- Shifting goalposts: is it just me or do the IRB appear to be making up the laws as they go along? It seems that every time there's a poor game of rugby we're confronted with calls for law changes, resulting in experimental laws, new directives and varying edicts on the scrum, the lineout, the breakdown, the colour of players' bootlaces etc. And if international refs are struggling to cope what chance has the poor sod refereeing the 5th XV at Old Gitonians?
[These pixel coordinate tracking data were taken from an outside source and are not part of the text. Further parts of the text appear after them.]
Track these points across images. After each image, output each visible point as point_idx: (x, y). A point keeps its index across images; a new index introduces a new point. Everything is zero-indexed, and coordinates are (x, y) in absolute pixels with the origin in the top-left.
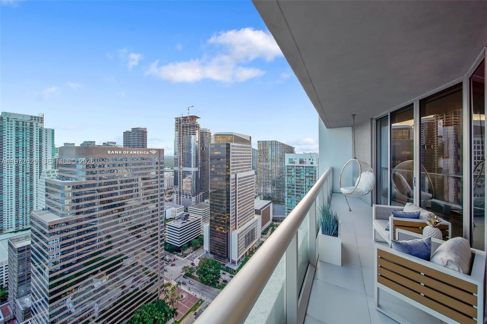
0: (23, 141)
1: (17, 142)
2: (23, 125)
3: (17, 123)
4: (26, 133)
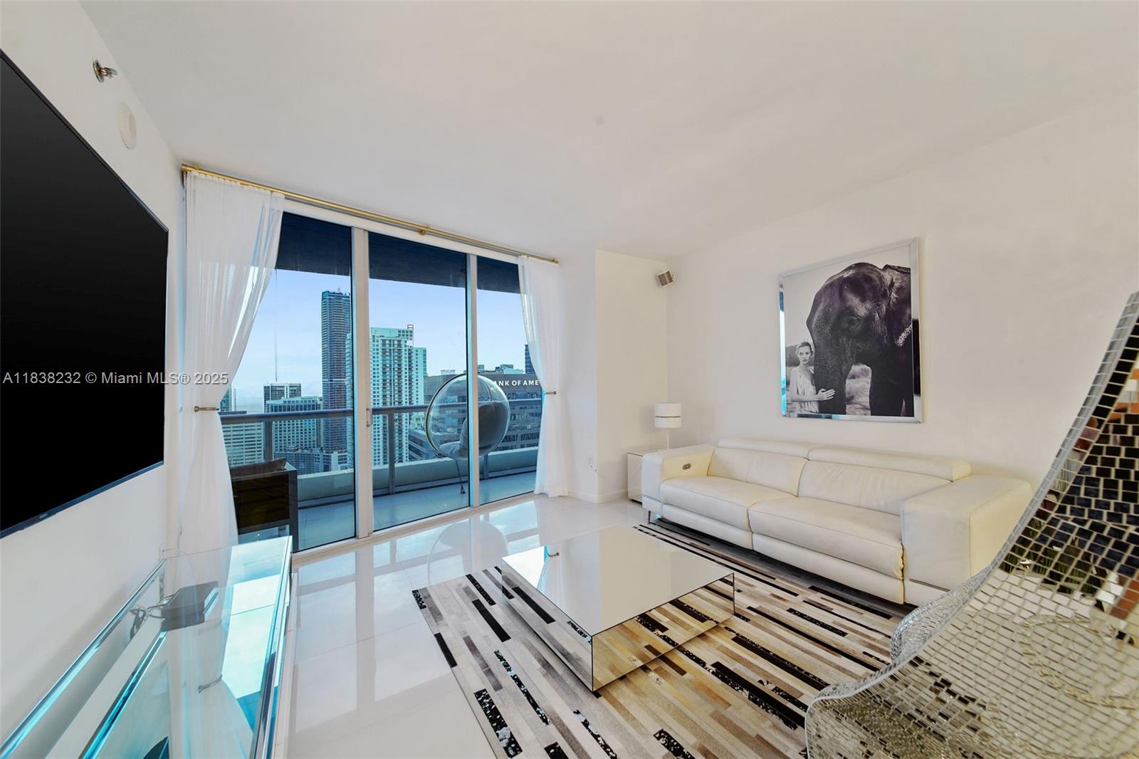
1: (384, 373)
3: (384, 341)
4: (393, 357)
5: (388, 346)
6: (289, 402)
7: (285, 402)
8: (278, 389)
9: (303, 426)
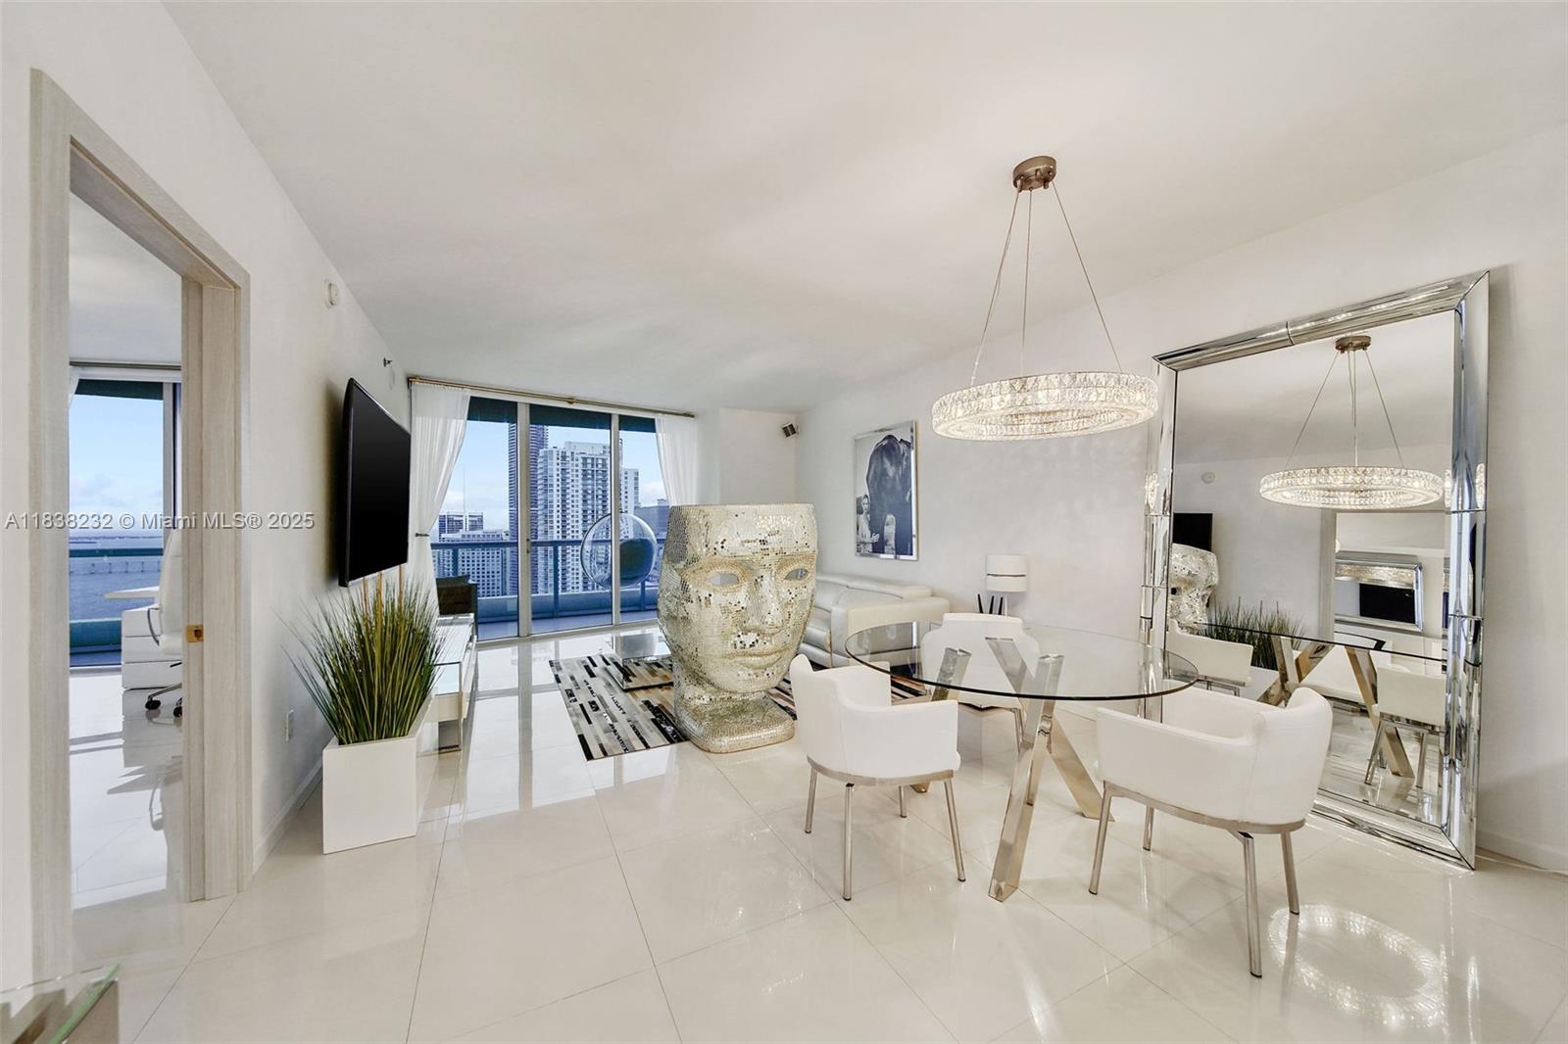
5: (589, 466)
6: (469, 536)
7: (463, 536)
8: (455, 518)
9: (486, 567)
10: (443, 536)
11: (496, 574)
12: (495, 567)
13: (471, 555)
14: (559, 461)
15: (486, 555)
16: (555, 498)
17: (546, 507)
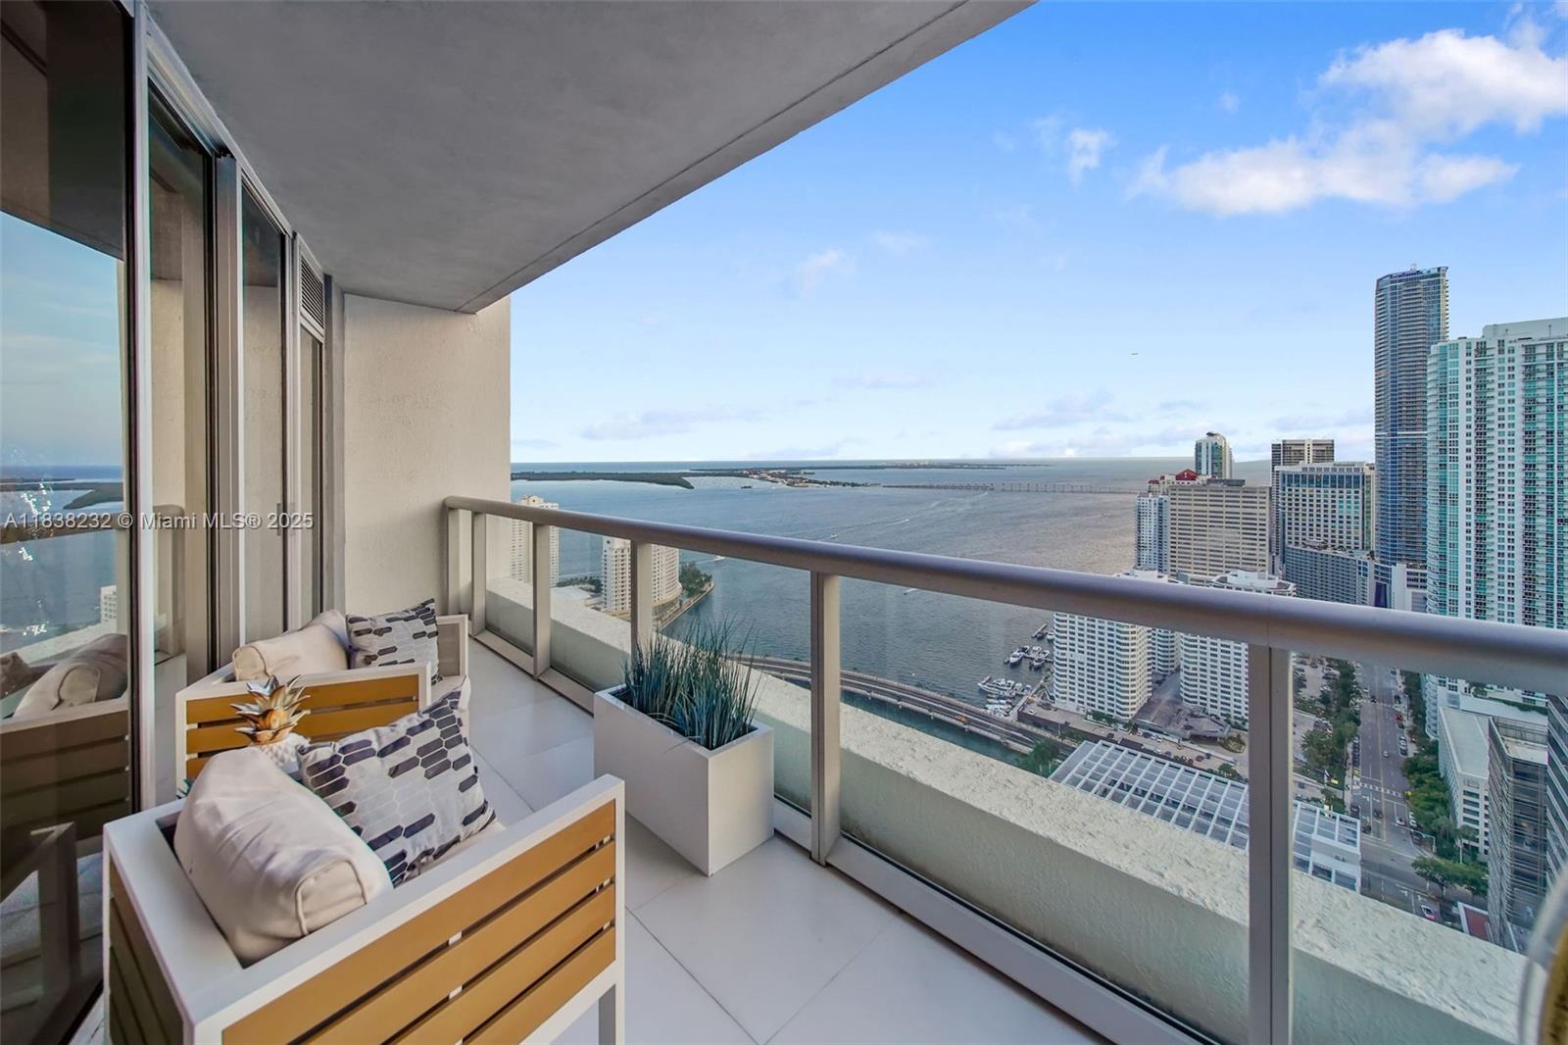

- R.E.S.P.E.C.T: what the hell happened to the day of calling the referee "sir" and accepting decisions with good grace (albeit through gritted teeth)? The level of backchat, dissent and overall whingeing these days, even at grassroots level, has reached epidemic proportions. I've no idea how or why referees put up with it.
- The Awkward Pint: 'twas ever thus, but I've never been able to work out why referees hang about rugby clubhouses after the game on Saturday in the forlorn hope that someone will not only buy them a pint but will want to stick around for more than 30 seconds to discuss the finer points of some of the afternoon's decisions. The home captain feels obliged to make an effort, but it can't be enjoyable for the ref knowing that his companion in conversation would rather be anywhere else, can it?
So, a bunch of reasons why I could not be a referee - but since when has a distinct lack of direct and relevant experience ever prevented me from proffering advice?
Here, therefore, are my top tips for rugby refereeing survival in grassroots rugby:
- Consistency - realistically it barely matters what laws you apply, as long as the laws you do apply are applied fairly and consistently. Rugby players have simple needs - as long as they don't feel cheated they're fine;
- Confidence - Be assertive. If in doubt, guess - but make sure you guess with conviction;
- Take no crap - you've given up your afternoon to supervise 30 fat blokes rolling about in the mud fighting. You don't need to take any aggro. Keep marching the gobshites back 10 metres, all the way to the tryline if necessary;
- Empathy - the vast majority of the players are trying their best. Laws are often broken not through cheating, but because the players are too knackered, old, fat or just not very good. If you can understand what they're trying to achieve and referee accordingly there's a chance that both you and the players might actually enjoy the game.
And who knows, someone might actually want to buy you a pint in the clubhouse.